Gazete Vatan Logo

Sadece Sezen'in falına inanırım

Söz rüyalardan, faldan açılınca Güler Sabancı'nın cin gibi gözleri daha da parladı ve şöyle dedi: Hayatımda tek bir insanın falının aynen çıktığını gördüm, o da Sezen Aksu...

Yöneticiliğin püf noktalarını babaannesinden öğrendiğini söyleyen Güler: "O mini minnacık, harikulade kadın Atlı Köşk'te altı oğlu, altı gelini ve bir sürü torununun birbirleriyle ahenk içinde yaşamasını bir orkestra şefi gibi idare ederdi. Ondan çok şey öğrendim" diyor.

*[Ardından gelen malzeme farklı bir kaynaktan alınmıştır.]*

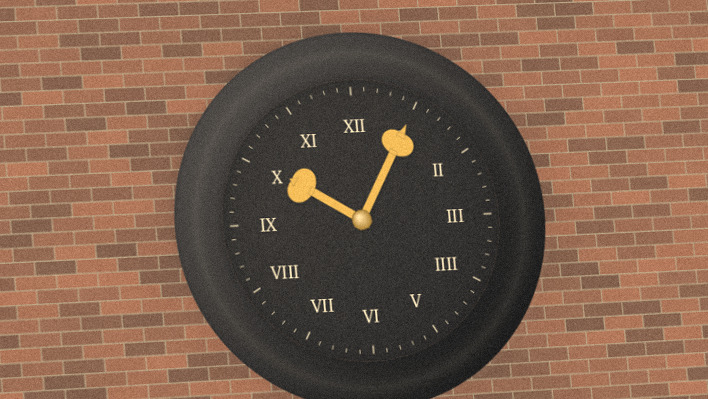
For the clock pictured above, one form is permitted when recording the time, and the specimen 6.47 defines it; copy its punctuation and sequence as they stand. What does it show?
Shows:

Güler, özel yaşamına dair soruları ya duymamazlığa geliyor ya da konuyu becerikliliğiyle yok ediveriyor. Meselâ tam yanıt alacağımı sandığım derin bir konuyu deşerken yerinden fırladı. Fotoğrafları çeken Burak'la biz de fırladık. Güler, gözünü karşı duvara dikmiş: "Çekin o kediyi!" diye avaz avaz bağırıyordu... Kedi korktu; kaçmaya başladı. Güler'in sakinleşmesini bekledik... Sonra ağlamaklı bir sesle anlatmaya başladı: "Küçükken babaannemin yanına gelen bir kediyi görünce attığı korkunç çığlık hâlâ kulaklarımdan gitmez. O anda onu kaybedeceğimi sandım... Ve o günden sonra kedinin değil kendisini, resmini görmeye tahammül edemem."

Çok çabuk konuştular...
Güler'in korkusunu dağıtmak için konuyu değiştirdim: "Peki, Pamukova tren kazası hakkında ne düşünüyorsun?" dedim. Yanıtı kısaydı: "Bence bu konuda herkes kati sonuçlar elde edilmeden çok çabuk konuşup, çok fikir beyan etti; konuşmamalıydılar."

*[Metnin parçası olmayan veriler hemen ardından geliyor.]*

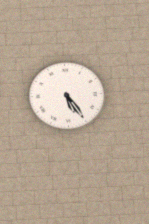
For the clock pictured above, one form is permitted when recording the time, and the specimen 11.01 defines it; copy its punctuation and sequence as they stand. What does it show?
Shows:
5.25
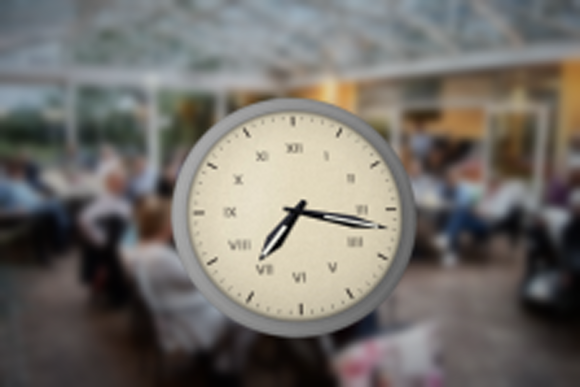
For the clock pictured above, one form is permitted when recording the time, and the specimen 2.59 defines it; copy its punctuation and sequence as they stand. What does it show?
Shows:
7.17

Türkiye'nin 2-3 yıl istikrarlı büyümesi durumunda işsizlik sorununun çözüleceğine inanan Güler Sabancı, şimdiye kadar Avrupa'ya hiç bu kadar yakın olmadığımızdan ve AB'den Aralık ayında müzakere tarihi alacağımızdan da emin. Ayrıca holding bünyesindeki bütün alanlarda istikrarlı bir şekilde ilerlediklerini ve 2004 yılının ilk 5 ayında bin kişiyi işe aldıklarını, gelecek yıl sonuna kadar da iki bin kişiye istihdam sağlayacaklarını söylüyor.

Bugünlerde hükümetin, programına dahil etmek istediği nükleer santralle ilgili görüşü ise şöyle: "Bize gerekli enerjiyi vermesi açısından çok önemli ama yanlış kullanıldığı takdirde son derece tehlikeli olacağını da tren kazası olayında hep birlikte gördük."

Güler Sabancı politikayla ilişkisinin, hayattaki en yakın arkadaşı Cem Boyner'in kurduğu YDH ile filizlendiğini, kapanınca da inancının solduğunu ve kesinlikle bir daha politikayla ilgilenmeme kararı aldığım söylüyor. Ama Cem Boyner'in ve özellikle kızlarının yaşamında çok özel bir yeri var. En büyük zevklerinden biri; Cem'in kızları için eliyle yaptığı mantıyı onlara antika mutfağında bizzat pişirip yedirmek... Sonra da onlarla mutfağın karşısındaki antika hamamın keyfini çıkarmak...

Şimdi Güler'e mutluluk veren şeylerin başında Trakya'da kurduğu şarap fabrikası geliyor. "Biliyorsun iyi yemek, iyi şarapla daha da lezzetli olur" diyor. 'Ama vaktim çok az olduğu için tüm sorumluluğu dayıma yıktım. Şimdi şaraphane benim hobim oldu. Sandığımdan çok daha güç bir uğraş ama vazgeçilemeyecek kadar da zevkli bir iş... Geçen akşam senin terasında tanışıp hayran olduğum Patrik Bartholomeos ile birkaç dostumu Eylül ayının sonunda fabrikanın yanında yaptırttığını evimde şaraplarımı tattıracağım."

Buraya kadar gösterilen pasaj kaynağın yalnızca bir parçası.